/---

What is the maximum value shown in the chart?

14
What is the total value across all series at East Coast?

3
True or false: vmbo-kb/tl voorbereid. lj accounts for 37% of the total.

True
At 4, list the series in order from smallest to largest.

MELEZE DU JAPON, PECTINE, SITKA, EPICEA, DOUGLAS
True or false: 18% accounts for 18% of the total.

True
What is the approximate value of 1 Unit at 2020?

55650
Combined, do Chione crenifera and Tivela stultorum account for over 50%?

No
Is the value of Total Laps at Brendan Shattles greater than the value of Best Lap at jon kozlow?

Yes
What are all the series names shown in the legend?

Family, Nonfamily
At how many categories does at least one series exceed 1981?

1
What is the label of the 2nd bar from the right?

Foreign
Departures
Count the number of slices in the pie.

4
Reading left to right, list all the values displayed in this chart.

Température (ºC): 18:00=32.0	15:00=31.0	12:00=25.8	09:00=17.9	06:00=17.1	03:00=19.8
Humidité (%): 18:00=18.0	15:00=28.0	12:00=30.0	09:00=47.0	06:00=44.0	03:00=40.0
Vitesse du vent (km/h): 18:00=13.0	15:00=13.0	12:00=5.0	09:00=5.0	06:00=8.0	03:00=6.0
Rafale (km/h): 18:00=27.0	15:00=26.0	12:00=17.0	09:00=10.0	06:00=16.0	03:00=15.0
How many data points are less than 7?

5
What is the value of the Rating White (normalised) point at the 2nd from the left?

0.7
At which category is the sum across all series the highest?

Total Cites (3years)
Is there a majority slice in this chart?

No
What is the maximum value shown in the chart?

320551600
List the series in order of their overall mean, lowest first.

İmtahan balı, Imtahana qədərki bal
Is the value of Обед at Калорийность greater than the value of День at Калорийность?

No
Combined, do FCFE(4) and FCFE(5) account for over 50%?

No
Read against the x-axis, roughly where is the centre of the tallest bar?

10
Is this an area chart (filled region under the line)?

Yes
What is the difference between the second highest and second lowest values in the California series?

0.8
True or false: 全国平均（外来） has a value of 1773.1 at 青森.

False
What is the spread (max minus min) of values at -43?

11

\---

Work instruction:
Please show each line of the records that contains the string "points". Case counts.

Written answer:
How many data points are less than 7?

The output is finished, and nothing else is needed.